**PROBLEM STATEMENT:** Retype every line from the top of the entries down to the one with "left knee: (140, 167)", both included, and skip the pictures.

**INPUT DATA:**
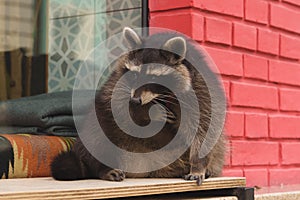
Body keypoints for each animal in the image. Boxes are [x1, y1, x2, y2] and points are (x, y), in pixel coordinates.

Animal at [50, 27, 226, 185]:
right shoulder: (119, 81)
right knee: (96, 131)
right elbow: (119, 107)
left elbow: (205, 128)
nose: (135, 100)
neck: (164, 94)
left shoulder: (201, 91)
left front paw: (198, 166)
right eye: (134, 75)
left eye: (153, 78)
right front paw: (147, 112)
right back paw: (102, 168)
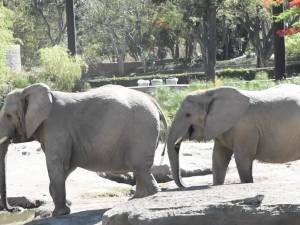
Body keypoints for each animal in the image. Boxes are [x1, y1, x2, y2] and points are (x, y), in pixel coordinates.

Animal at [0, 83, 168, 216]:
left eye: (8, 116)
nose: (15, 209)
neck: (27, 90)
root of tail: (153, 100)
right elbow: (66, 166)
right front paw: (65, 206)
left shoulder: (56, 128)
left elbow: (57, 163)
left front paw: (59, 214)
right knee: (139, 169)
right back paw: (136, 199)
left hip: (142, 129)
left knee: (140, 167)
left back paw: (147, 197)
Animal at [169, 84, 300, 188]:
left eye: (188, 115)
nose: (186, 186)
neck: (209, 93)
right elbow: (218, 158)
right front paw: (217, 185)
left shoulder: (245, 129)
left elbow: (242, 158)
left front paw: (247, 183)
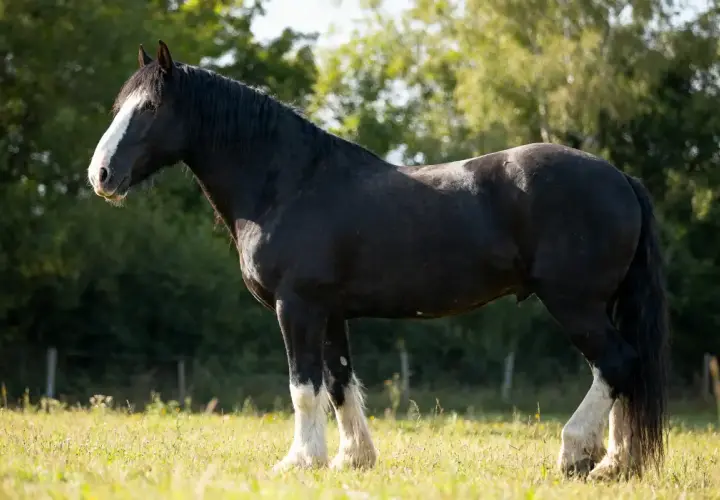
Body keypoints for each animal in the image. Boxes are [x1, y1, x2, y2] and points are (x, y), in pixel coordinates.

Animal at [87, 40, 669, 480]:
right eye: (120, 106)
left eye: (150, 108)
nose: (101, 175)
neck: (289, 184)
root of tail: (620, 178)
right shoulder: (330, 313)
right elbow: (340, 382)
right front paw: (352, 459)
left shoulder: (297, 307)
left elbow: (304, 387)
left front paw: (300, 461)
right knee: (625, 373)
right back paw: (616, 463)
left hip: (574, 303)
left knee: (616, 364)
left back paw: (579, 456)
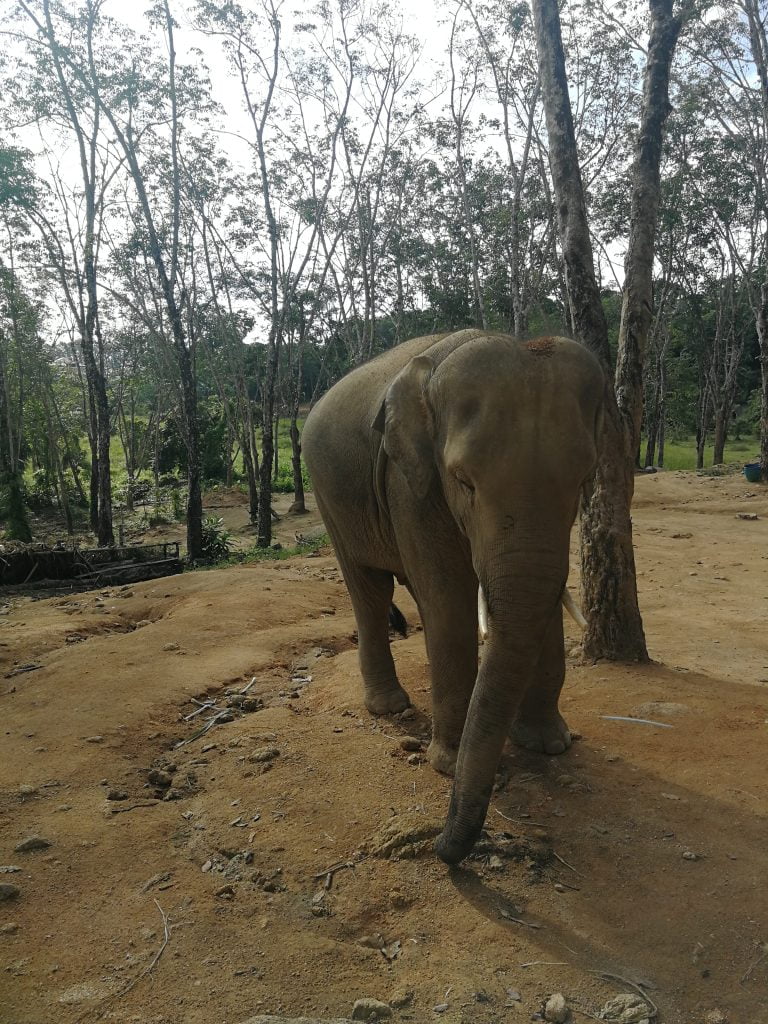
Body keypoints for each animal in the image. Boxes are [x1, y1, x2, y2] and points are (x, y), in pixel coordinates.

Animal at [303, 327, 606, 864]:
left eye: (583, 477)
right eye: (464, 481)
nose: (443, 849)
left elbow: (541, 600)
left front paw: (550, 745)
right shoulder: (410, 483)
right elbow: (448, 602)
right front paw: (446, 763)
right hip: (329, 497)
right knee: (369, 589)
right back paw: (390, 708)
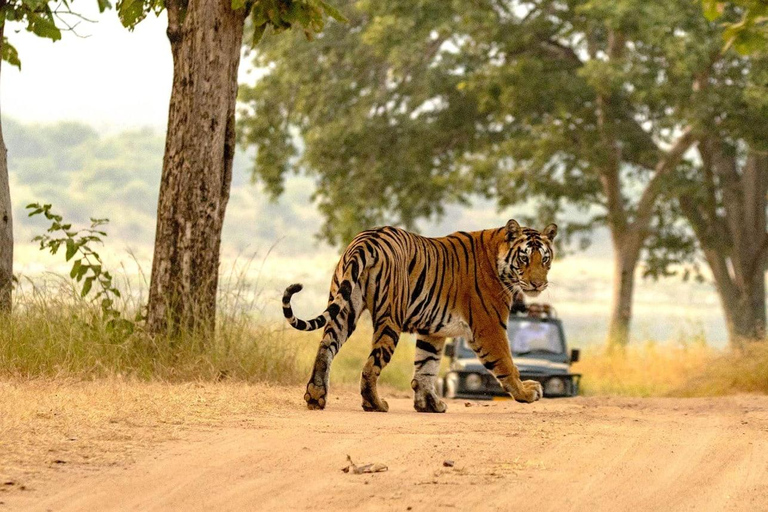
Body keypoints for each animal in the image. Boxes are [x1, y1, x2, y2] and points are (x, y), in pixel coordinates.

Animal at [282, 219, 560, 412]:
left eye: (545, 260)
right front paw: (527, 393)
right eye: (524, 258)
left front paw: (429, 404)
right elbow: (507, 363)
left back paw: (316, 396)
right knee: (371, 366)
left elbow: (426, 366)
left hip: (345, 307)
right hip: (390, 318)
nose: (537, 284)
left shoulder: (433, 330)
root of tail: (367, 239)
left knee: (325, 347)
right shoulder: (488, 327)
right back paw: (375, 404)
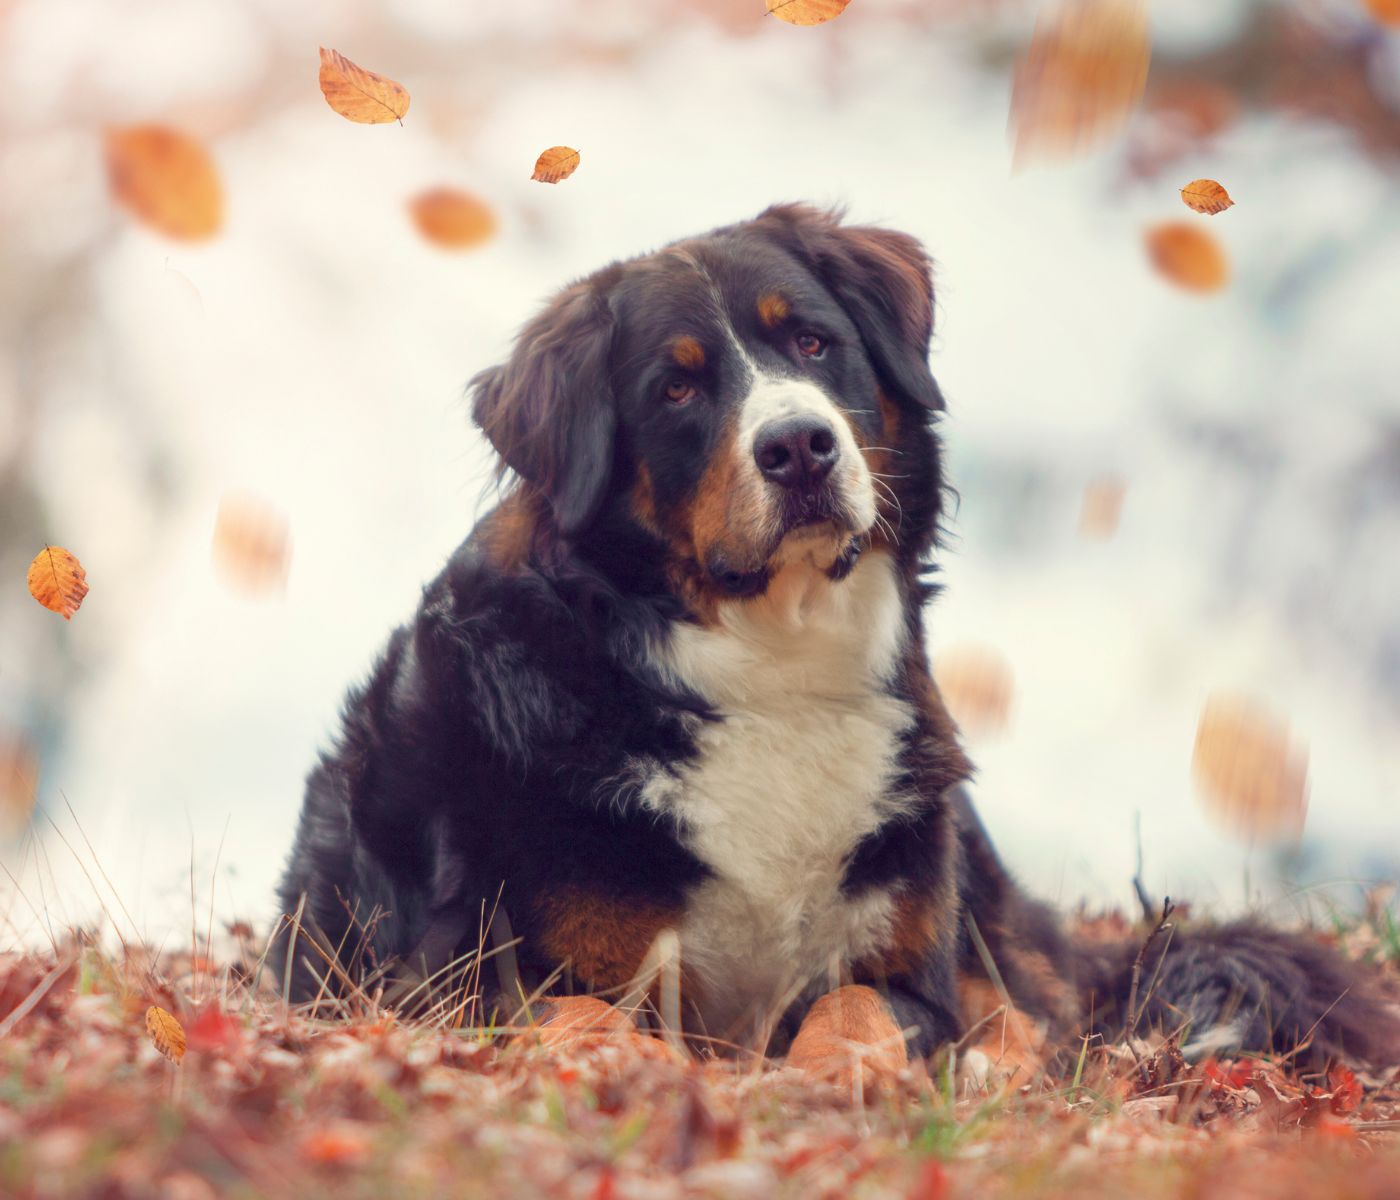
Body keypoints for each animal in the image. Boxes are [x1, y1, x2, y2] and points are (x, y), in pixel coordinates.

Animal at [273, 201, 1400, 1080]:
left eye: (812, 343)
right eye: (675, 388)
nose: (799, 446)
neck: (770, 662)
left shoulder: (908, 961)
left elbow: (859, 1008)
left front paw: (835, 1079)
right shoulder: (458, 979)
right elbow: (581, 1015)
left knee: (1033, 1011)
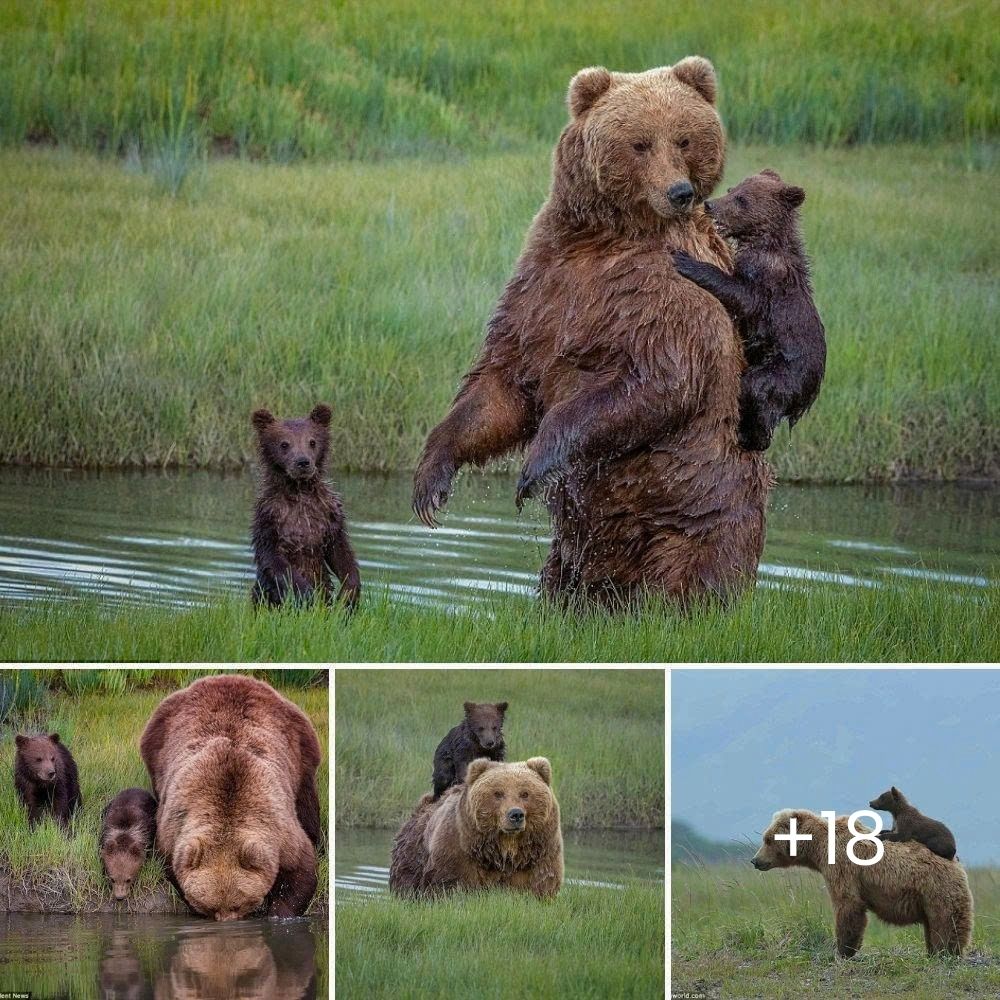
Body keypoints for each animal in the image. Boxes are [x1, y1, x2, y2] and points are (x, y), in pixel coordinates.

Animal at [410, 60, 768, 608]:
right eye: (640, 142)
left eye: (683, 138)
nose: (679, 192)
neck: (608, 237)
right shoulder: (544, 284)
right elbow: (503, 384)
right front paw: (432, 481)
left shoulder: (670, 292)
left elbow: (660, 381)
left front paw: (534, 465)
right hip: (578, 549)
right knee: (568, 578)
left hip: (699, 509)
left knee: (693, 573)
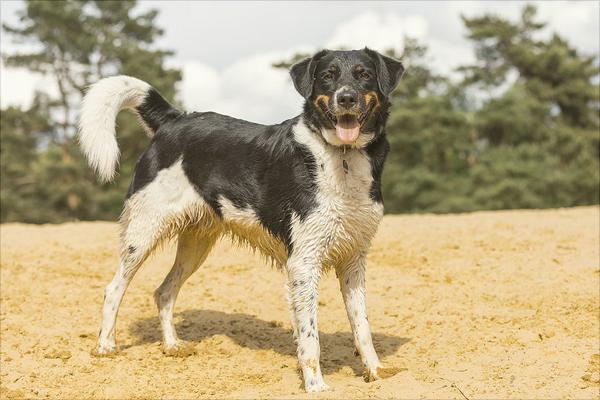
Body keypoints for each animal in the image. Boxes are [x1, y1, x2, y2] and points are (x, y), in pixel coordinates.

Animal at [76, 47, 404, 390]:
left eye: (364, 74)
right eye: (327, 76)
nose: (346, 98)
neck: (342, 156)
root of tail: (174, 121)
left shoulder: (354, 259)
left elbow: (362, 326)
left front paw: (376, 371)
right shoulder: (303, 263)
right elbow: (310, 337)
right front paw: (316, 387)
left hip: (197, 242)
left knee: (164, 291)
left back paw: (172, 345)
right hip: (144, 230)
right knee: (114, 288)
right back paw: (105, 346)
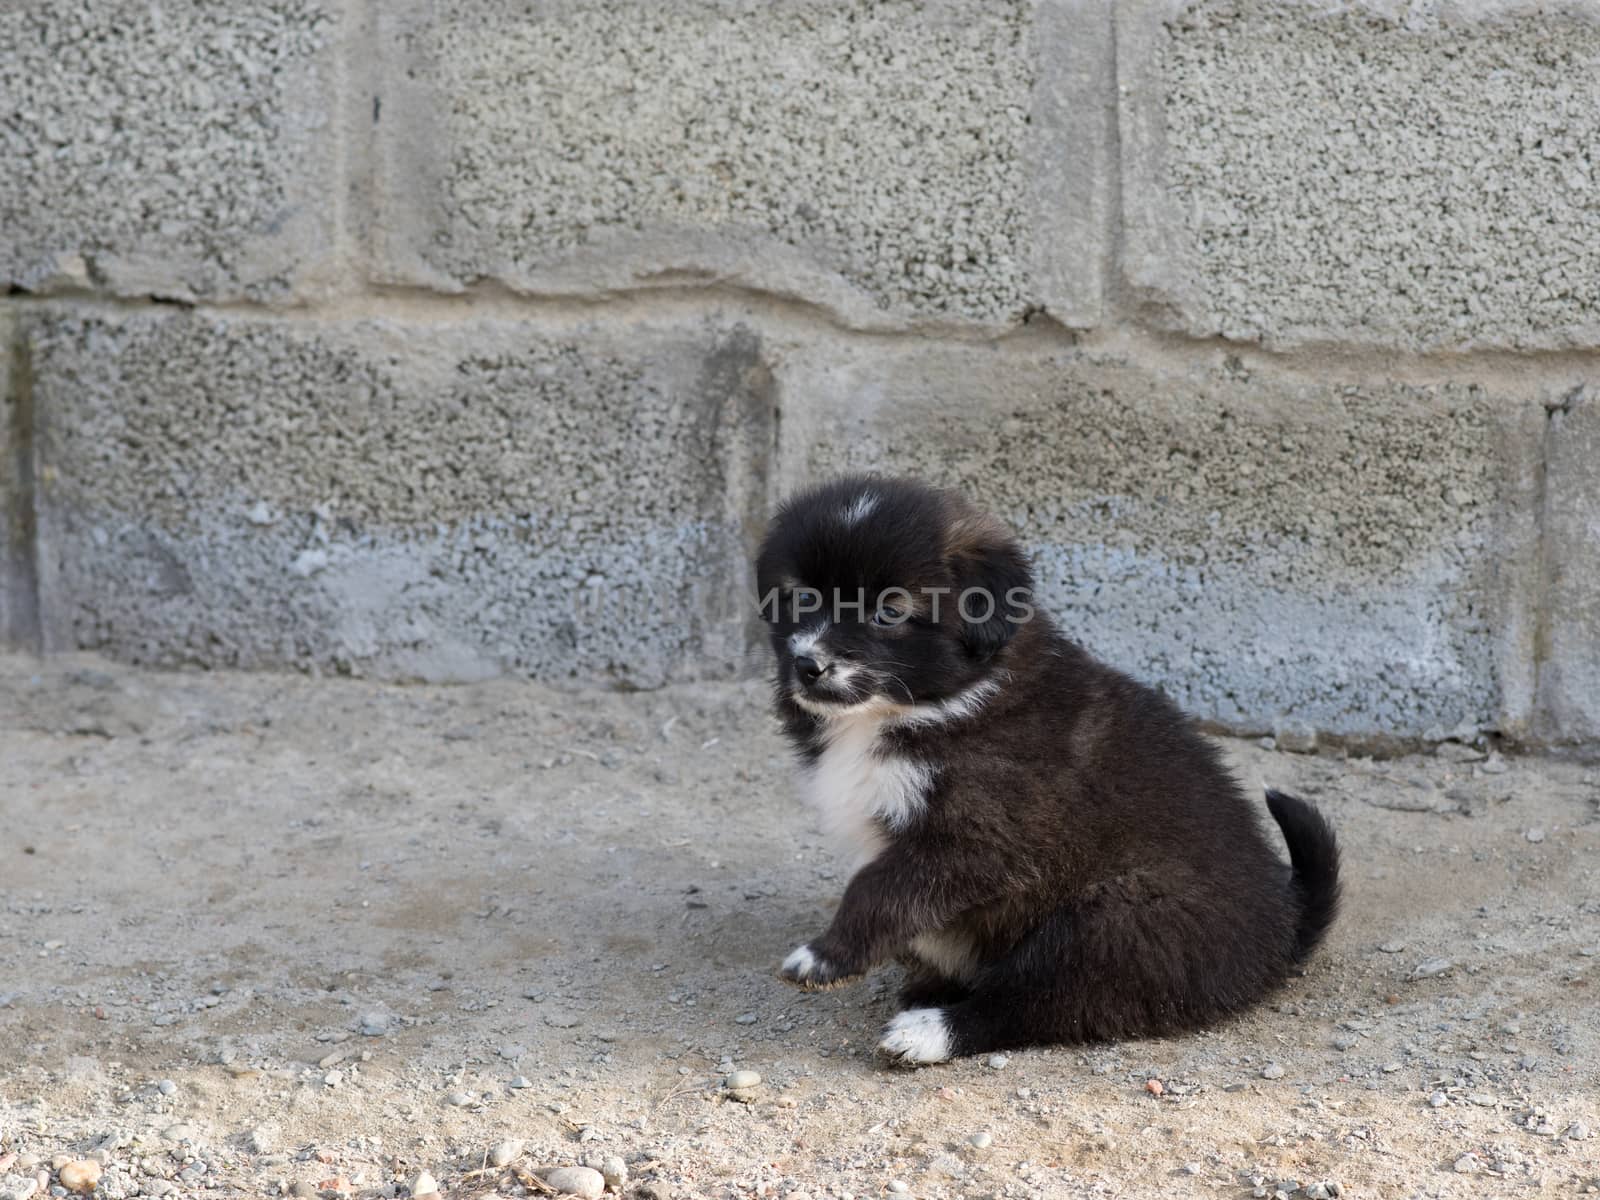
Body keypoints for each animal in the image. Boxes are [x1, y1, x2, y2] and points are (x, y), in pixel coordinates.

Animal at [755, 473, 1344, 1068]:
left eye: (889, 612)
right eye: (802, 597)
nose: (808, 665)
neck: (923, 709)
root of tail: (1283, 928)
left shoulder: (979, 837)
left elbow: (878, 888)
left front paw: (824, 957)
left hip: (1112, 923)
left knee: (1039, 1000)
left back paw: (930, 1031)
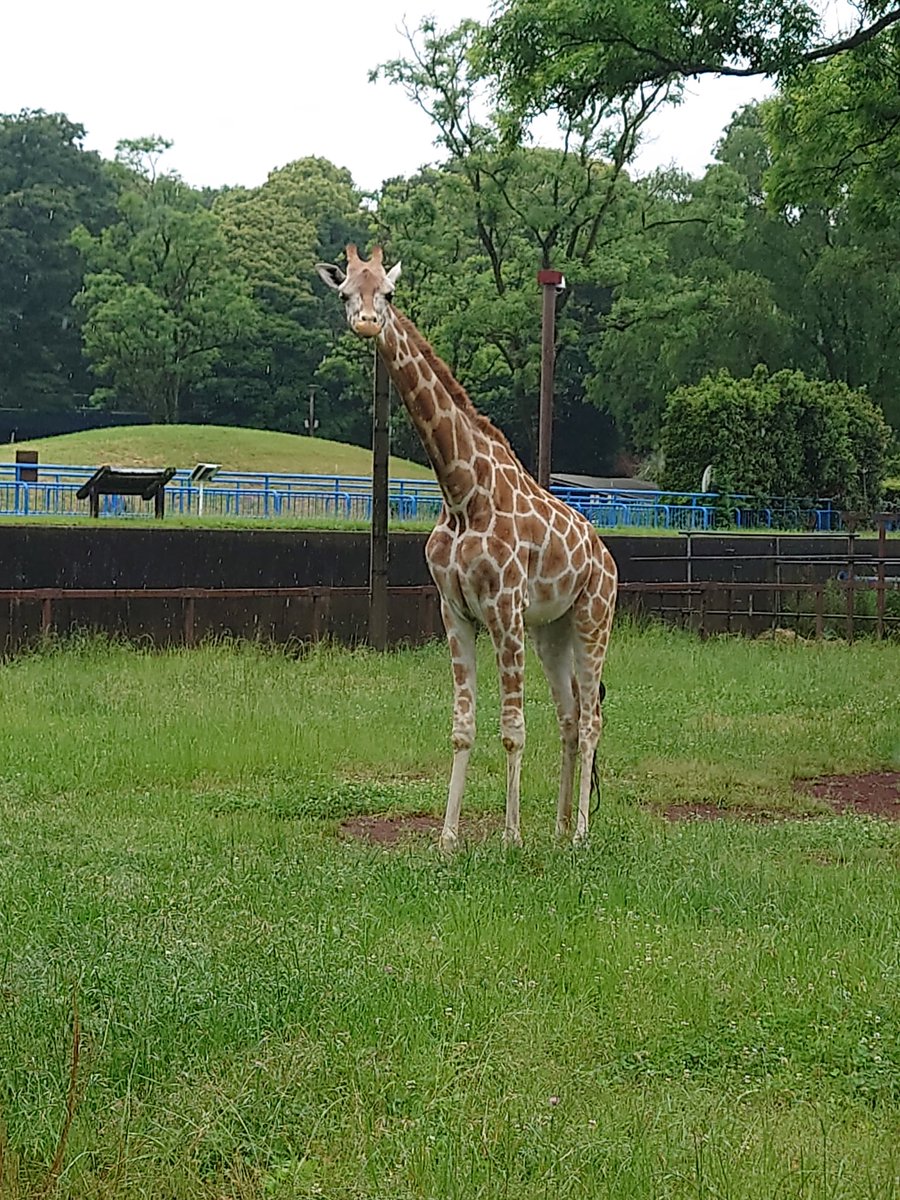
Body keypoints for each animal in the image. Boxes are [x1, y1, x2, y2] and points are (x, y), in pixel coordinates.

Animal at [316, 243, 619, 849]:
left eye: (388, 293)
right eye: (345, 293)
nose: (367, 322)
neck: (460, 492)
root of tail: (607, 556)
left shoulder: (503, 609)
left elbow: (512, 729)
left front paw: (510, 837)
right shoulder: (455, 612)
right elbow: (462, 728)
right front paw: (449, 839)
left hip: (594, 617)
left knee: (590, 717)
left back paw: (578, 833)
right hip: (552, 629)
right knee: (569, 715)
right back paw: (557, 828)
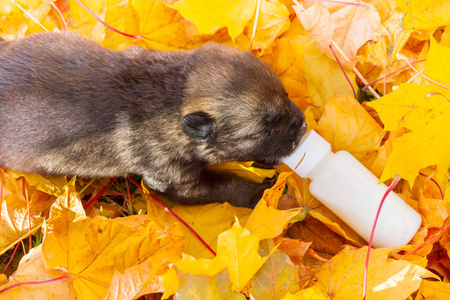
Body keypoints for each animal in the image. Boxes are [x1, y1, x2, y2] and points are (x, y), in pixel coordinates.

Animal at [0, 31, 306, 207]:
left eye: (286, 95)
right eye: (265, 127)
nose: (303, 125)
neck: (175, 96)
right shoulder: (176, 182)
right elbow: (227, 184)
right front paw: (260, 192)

**ANSWER SPACE:**
Body keypoints for each animal in the image. Boxes are [x1, y1, x2, y2] and points are (x, y), in pixel coordinates.

Animal at [50, 27, 226, 185]:
right shoulder: (119, 81)
right knee: (96, 131)
right elbow: (119, 107)
left elbow: (205, 128)
nose: (135, 100)
neck: (164, 94)
left shoulder: (201, 91)
left front paw: (198, 166)
right eye: (134, 75)
left eye: (153, 78)
right front paw: (147, 112)
right back paw: (102, 168)
Body keypoints for each animal in the image. Boxes are [x1, y1, x2, y2] and points are (x, y), in pixel coordinates.

Animal at [0, 83, 168, 216]:
left eye: (8, 116)
nose: (15, 209)
neck: (27, 90)
root of tail: (153, 100)
right elbow: (66, 166)
right front paw: (65, 206)
left shoulder: (56, 128)
left elbow: (57, 163)
left front paw: (59, 214)
right knee: (139, 169)
right back paw: (136, 199)
left hip: (142, 129)
left knee: (140, 167)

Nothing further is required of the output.